Leonard Ncube, Victoria Falls Reporter
THE National Railways of Zimbabwe has seen passenger volumes rising by 300 percent since the beginning of the year as more people turn to cheap rail transport due to high cost of travelling by road.
NRZ operates three daily and two weekly inter-city passenger train services countrywide. The daily train return routes are Bulawayo-Victoria Falls, Bulawayo-Harare, Mutare-Harare while the weekly service is offered on the Bulawayo-Chiredzi and Bulawayo-Chikwalakwala routes.
NRZ public relations manager Mr Nyasha Maravanyika said the Bulawayo-Victoria Falls and Harare-Mutare were the company’s cash cow.
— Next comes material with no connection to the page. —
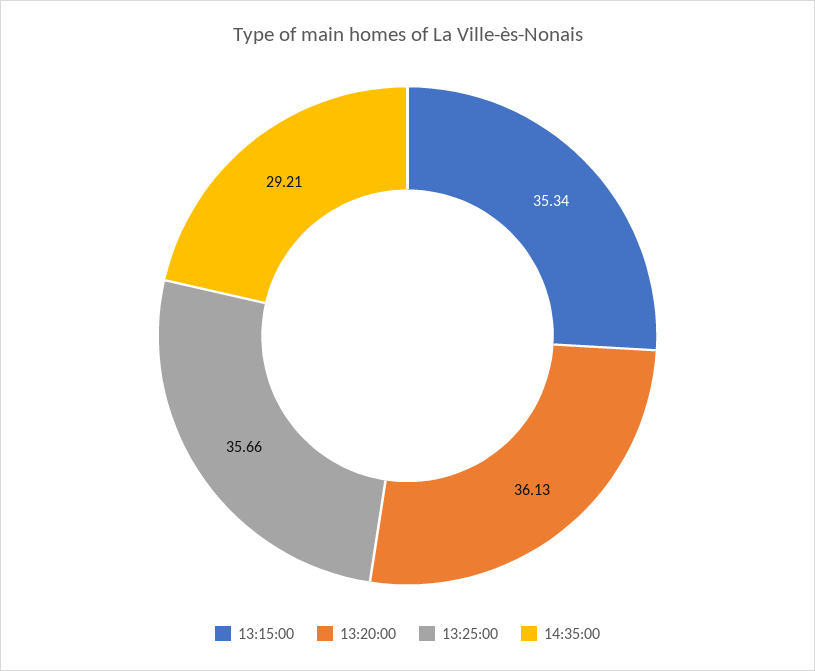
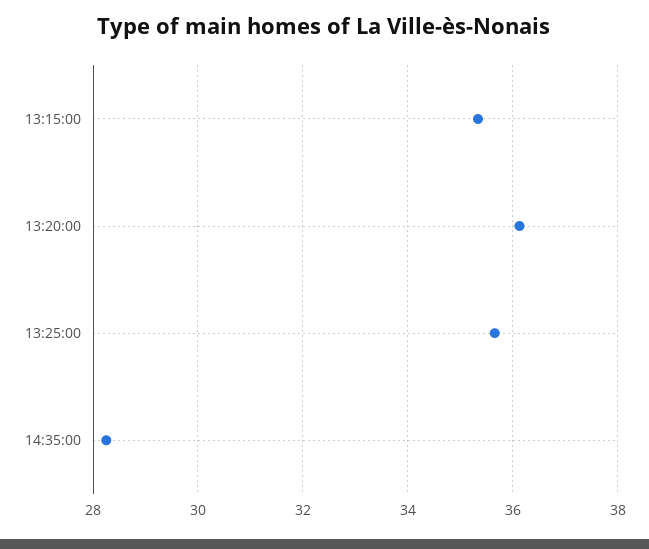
14:35:00: 29.21 -> 28.2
“Passenger volumes have generally increased by between 274 and 373 percent per week on our inter-city routes. Southern region volumes have gone up to 10 000 which is a 373 percent increase while the Eastern region volumes went up to 5 000 passengers which is a 274 percent increase. In the Midlands region there is a 275 percent increase to 943 passengers per week,” said Mr Maravanyika.
Southern region covers Matabeleland North, Matabeleland South and Bulawayo while the eastern region covers Harare, Manicaland and Mashonaland provinces. Midlands caters for Midlands and Masvingo provinces.
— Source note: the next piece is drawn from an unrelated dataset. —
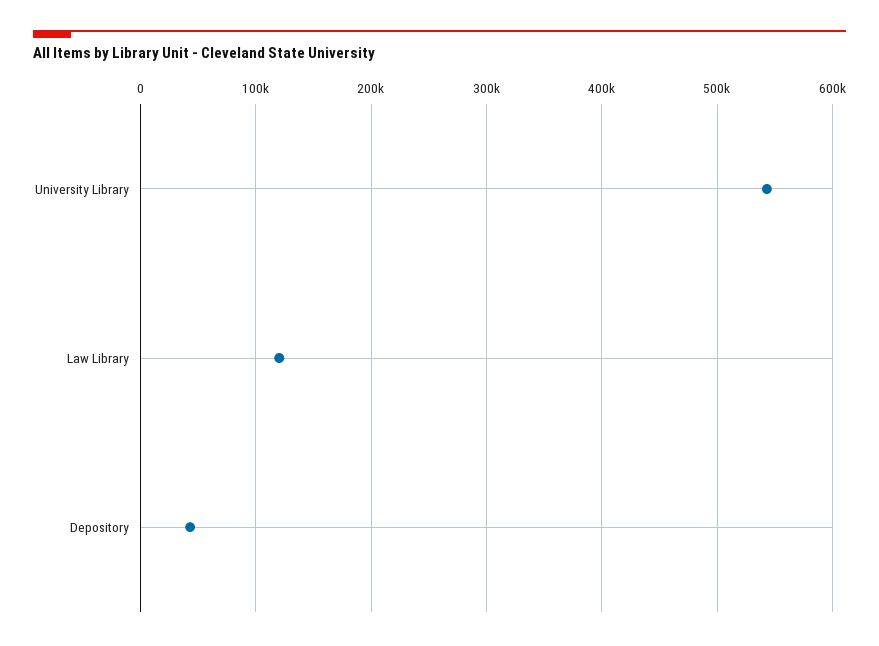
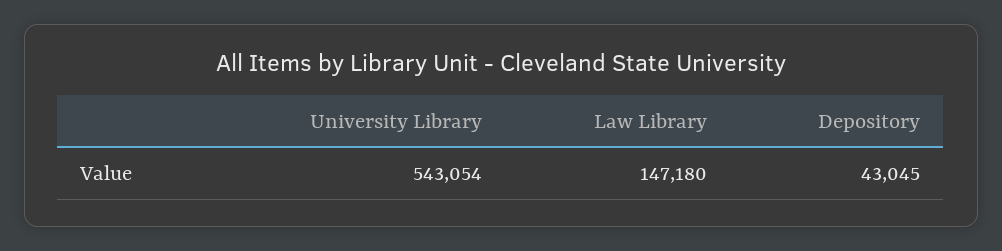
Law Library: 120000 -> 147180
Mr Maravanyika said the Bulawayo-Victoria Falls and Harare-Mutare trains have nine coaches each on average per trip while other routes have six each. Each coach has a sitting capacity of 100 passengers.
“We have been overwhelmed by numbers since the festive season when road transporters started increasing fares. Passengers have been requesting that we add more coaches especially on the Bulawayo-Harare route. The Bulawayo-Harare route is supposed to be our flagship in terms of numbers but it’s not yet there,” he said.
A ticket between Bulawayo and Victoria Falls or Bulawayo and Harare costs $9, compared to between $35 and $60 charged by road transporters.
Mr Maravanyika said while numbers are picking up between Bulawayo and Harare, the train service was facing challenges due to vandalism of the infrastructure between Harare and Gweru. The stretch used to be electrified but was destroyed by thieves who stole copper cables and illegal panners who mine along the railway.
As a result the train moves slowly between Gweru and Harare. Mr Maravanyika bemoaned the extent of vandalism of the track especially in Kwekwe, Shurugwi, Munyati and Bindura, where signals equipment was also destroyed.
He said NRZ was pinning its hopes on closure of the $400 million recapitalisation deal signed with Diaspora Infrastructure Development Group (DIDG)/ Transnet to refurbish and in some cases overhaul locomotives, coaches and the railway line.